How did you get the people from Info Security and Compliance on board this continuous delivery thing ?

I am being asked to run antivirus scans on my own code and binaries as part of build.

Is this common practice? Am I missing something?

I am going to deploy stuff on Azure PaaS. I can understand having malware scan agent on azure VMs scanning the infra, but this?

AFAIK, that's not common practice.

Well, the idea isn't as stupid as it might sound, think of the CCleaner binaries that somehow got malware included on their way to the website.

However, I don't think AV scanning the binary is going to detect any malicious modifications in the code base itself, since scanning for known malicious binaries/hashes is still, sadly, the way most AV matches are being made.

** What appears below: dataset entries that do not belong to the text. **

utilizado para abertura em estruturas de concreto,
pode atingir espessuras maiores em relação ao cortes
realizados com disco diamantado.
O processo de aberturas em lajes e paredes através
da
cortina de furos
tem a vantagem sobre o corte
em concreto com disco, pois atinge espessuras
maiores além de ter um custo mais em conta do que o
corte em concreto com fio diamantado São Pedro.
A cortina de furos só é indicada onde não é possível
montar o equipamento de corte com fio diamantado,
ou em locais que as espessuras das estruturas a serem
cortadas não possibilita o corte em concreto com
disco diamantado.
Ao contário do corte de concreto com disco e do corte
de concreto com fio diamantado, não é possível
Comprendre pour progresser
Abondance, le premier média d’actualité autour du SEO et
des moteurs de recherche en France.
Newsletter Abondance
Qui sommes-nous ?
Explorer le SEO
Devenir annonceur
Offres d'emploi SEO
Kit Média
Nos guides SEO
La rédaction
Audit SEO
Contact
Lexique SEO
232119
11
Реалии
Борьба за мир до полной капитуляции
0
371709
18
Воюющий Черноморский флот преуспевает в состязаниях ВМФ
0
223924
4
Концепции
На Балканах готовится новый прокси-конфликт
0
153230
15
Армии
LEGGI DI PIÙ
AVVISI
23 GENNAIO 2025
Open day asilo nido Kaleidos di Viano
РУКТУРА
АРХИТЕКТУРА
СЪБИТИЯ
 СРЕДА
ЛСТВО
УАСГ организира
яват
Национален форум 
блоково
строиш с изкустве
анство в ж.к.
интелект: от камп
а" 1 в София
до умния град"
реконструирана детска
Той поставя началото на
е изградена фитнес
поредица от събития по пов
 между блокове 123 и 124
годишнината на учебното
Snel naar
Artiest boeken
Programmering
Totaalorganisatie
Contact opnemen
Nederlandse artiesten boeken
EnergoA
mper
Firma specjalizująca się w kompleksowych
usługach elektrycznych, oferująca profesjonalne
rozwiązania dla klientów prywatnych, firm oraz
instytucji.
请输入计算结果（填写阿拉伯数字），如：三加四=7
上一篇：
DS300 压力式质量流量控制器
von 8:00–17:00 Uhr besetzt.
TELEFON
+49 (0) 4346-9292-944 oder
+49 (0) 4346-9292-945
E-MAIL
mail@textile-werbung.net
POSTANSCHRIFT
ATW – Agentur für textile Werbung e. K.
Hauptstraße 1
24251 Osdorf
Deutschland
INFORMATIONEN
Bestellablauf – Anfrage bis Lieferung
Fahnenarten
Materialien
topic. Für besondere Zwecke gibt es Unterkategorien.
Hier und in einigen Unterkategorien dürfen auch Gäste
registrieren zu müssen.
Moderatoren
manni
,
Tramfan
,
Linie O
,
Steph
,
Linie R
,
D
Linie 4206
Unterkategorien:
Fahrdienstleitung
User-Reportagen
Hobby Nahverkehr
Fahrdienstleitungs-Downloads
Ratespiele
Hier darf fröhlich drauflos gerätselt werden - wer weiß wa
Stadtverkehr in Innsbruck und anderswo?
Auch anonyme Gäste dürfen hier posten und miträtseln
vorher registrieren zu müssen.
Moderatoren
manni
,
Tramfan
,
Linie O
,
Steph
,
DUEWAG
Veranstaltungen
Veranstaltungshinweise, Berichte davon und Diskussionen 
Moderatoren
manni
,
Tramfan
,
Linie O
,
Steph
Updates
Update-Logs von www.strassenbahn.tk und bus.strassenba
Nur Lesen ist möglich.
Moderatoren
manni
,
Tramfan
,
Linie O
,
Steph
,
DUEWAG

I don't think heuristics would catch these.

Somehow chaining the binaries after the build on their way to distribution might be a bigger attack vector tho, so providing a way to, for example, compare the file hashes in the backend with the ones from the build system might be an option

@Kimmax We have a continuous integration / delivery pipeline where every code change needs reviews, builds passing and automatically tested and deployed.

I have asked them to audit the Deployment process as there is no manual step except for coding and they still go on and on about this AV scan.

@S-Homles-MD So you do a Malware scan?
How often? Every check in?

If it can be magically automated somehow, I don't mind doing that scan and getting this whole thing done and over with.